EXCERPTED TEXT:
=== Begin Enclosure ===
Multiple Workers in ProcessPoolExecutor

Now let’s use multiple workers to run the same code with the same intended outcome.

In the CML session, open a Terminal Access box and run the top command (type g4 to view the PPID).
Run the same Python code with max_workers=3 and observe the processing time taken by Python to run the code.
When the code is being executed, note that 3 child processes are spawned to execute the code concurrently.

It takes approximately 13 seconds with 3 workers to run the program.

 Job Starts: 2408966.582076456
 Job Ends: 2408980.419085899
 Totals Execution Time:13.84 seconds.

Next, check the integrity of the output file. To reiterate, the purpose of this code is read line by line from the input file and write each line into the output file in a sequential manner. Run the following script. In the event of no output is produced, it shows the code achieves the intended outcome without data corruption. The result shows the same outcome as the previous test (using single worker).
=== End Enclosure ===
Please rewrite the stretch of the ProcessPoolExecutor text from "Multiple Workers in" through "Execution Time:13.84 seconds.", putting "subprocesses" in place of "child processes". The records after this point have no role in this work.

RECORD EXTRACTS:
=== Begin Enclosure ===
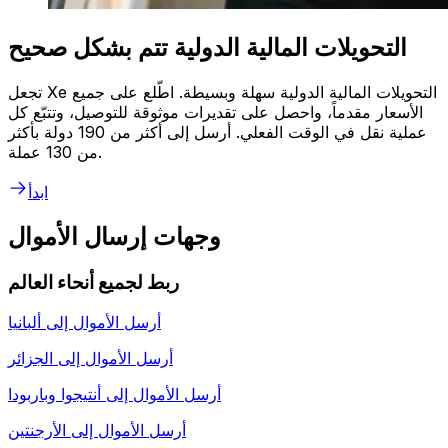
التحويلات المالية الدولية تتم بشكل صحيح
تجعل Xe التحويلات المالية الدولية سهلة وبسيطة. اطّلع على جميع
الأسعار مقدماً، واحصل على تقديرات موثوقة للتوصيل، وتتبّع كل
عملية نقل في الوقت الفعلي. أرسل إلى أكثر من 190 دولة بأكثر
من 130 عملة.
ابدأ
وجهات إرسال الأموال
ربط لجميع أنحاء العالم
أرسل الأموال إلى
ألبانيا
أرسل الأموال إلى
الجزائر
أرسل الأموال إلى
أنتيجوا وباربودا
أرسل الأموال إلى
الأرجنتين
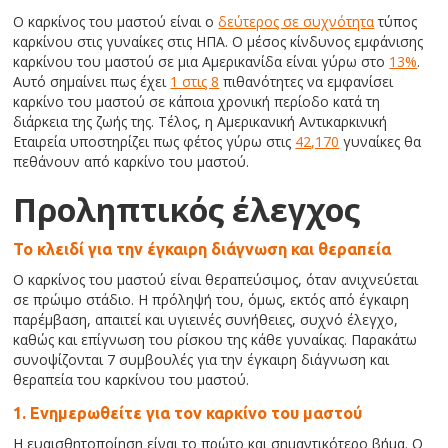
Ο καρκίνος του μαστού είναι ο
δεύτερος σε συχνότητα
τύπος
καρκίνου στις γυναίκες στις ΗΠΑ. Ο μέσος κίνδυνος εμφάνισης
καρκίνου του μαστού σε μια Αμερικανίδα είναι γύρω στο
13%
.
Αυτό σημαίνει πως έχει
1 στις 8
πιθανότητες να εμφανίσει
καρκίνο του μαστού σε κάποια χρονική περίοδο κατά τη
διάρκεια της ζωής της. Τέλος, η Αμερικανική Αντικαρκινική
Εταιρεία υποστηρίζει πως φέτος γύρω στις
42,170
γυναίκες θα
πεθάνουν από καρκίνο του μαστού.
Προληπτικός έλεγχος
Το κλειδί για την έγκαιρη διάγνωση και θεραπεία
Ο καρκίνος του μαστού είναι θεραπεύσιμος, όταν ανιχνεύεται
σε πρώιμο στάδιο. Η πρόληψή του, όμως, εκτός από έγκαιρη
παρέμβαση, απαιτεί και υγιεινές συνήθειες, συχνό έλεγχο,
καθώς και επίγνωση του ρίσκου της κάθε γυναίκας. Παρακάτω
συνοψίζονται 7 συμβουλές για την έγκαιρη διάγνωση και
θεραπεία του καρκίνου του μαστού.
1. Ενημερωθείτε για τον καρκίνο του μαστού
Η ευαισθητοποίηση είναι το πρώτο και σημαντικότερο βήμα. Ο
=== End Enclosure ===
PROBLEM SOLUTION:
Multiple Workers in ProcessPoolExecutor

Now let’s use multiple workers to run the same code with the same intended outcome.

In the CML session, open a Terminal Access box and run the top command (type g4 to view the PPID).
Run the same Python code with max_workers=3 and observe the processing time taken by Python to run the code.
When the code is being executed, note that 3 subprocesses are spawned to execute the code concurrently.

It takes approximately 13 seconds with 3 workers to run the program.

 Job Starts: 2408966.582076456
 Job Ends: 2408980.419085899
 Totals Execution Time:13.84 seconds.